## What is expected
Continue the passage comparing the speed of R and Stata packages for WHO growth standard z-scores, picking up after its final sentence.

*** Source text Section Begins ***

On the whole, `anthro` is by far the slowest R package, taking around
`r round(anthro_timings$median_time[11], digits = 2)` seconds to process 100,000
inputs. This is in part because `anthro` computes results in every WHO Child
Growth standard each time `anthro::anthro_zscores()` is called, but also due to
a slower implementation of the WHO LMS process conversion than the other
packages.

Next slowest is the Stata package `zanthro`, which takes around
`r round(stata_timings$median_time[22], digits = 2)` seconds to compute results
in a single WHO standard. About 4 times faster than `zanthro` is `gigs` for
Stata 0.4.0, which scales more efficiently than `zanthro` and takes around
`r round(stata_timings$median_time[11], digits = 2)` seconds to convert 100,000
measurements to z-scores.

*** Source text Section Ends ***
*** Supplied data Section Begins ***

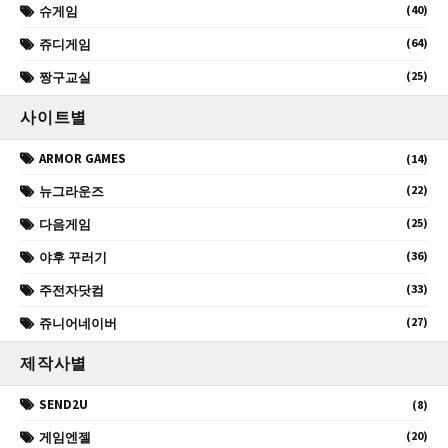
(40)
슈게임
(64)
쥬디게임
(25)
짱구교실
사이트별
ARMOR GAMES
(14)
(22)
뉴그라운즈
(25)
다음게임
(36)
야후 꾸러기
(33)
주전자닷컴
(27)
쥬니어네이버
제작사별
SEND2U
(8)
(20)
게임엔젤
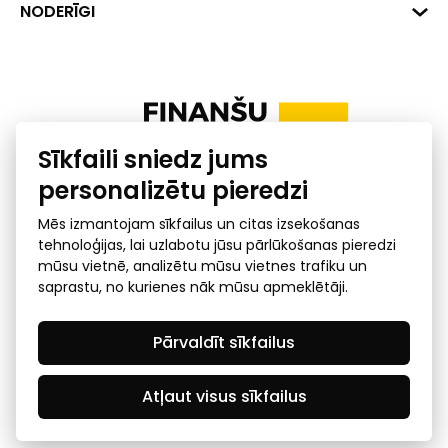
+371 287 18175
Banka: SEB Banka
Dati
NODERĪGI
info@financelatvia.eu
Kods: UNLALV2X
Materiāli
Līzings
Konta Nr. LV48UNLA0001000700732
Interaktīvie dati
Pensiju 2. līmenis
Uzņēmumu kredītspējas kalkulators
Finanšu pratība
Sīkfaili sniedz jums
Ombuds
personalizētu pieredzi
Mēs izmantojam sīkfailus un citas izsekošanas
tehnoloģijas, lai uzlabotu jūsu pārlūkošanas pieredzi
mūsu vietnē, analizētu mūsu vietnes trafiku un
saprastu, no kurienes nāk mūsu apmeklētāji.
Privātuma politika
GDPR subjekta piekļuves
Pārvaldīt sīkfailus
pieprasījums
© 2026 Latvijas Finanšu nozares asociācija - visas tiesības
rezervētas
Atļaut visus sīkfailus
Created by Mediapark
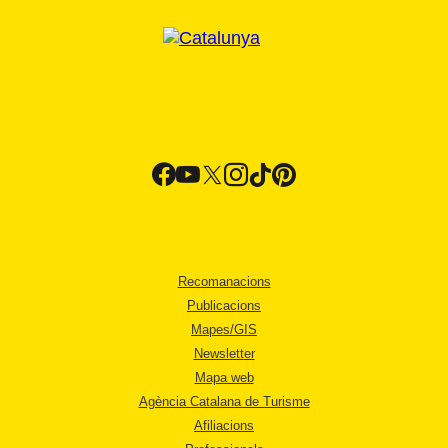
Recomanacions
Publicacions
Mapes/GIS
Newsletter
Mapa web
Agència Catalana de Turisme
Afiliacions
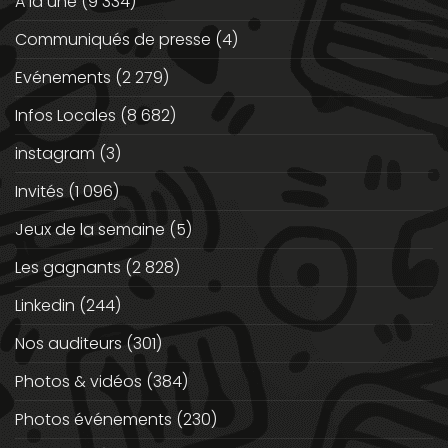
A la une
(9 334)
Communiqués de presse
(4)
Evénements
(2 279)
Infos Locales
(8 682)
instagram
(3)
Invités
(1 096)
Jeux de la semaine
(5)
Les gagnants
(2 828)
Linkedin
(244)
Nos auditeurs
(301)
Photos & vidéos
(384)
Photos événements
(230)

*** Supplied data Section Ends ***
*** Supplied data Section Begins ***

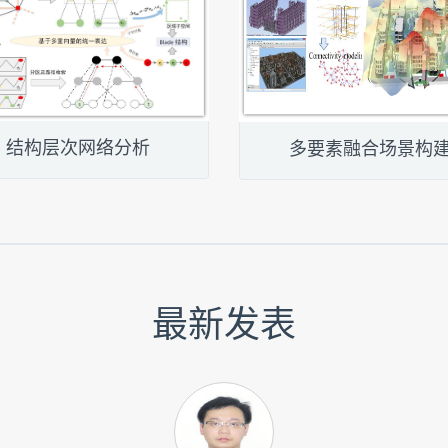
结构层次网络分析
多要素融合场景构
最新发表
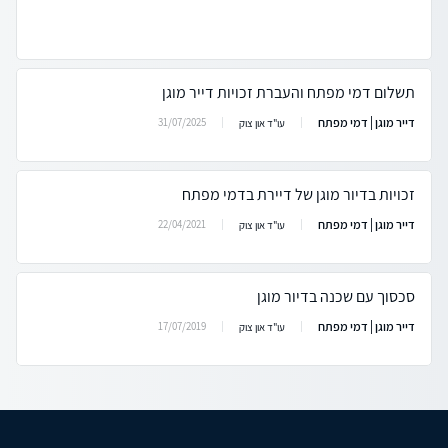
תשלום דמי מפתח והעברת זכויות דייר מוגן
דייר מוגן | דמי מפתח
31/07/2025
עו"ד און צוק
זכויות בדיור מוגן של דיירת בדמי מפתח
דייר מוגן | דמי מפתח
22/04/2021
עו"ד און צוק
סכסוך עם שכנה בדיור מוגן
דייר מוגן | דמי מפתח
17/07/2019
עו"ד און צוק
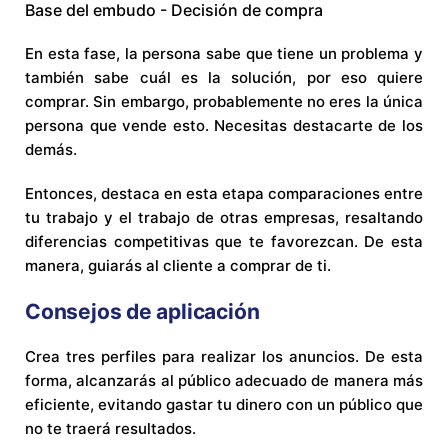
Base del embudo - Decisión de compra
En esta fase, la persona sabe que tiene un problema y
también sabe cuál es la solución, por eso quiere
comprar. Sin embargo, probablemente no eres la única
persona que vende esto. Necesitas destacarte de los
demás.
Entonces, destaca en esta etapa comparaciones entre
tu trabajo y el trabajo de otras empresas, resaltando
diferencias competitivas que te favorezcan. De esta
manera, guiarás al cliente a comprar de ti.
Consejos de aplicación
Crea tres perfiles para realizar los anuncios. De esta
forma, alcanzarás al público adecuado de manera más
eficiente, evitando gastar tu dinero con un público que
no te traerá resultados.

*** Supplied data Section Ends ***

## Response to this exercise
Leading the pack are three R implementations: `growthstandards`, `gigs`, and
`childsds`. The `growthstandards` package was the fastest at
 ~`r round(growthstandards_timings$median_time[11])` ms for 100,000 inputs,
followed by `gigs` (~`r round(gigs_timings$median_time[11])` ms) and `childsds`
(~`r round(childsds_timings$median_time[11])` ms).

# Package output similarity
The packages also differ slightly in how they convert values to
centiles/z-scores, which can affect the z-scores computed by each package even
when inputs are the same. In our testing of the WHO standards, we found that the
tested packages mostly agreed with each other, but that `childsds` did not
correctly perform z-scoring in the WHO standards.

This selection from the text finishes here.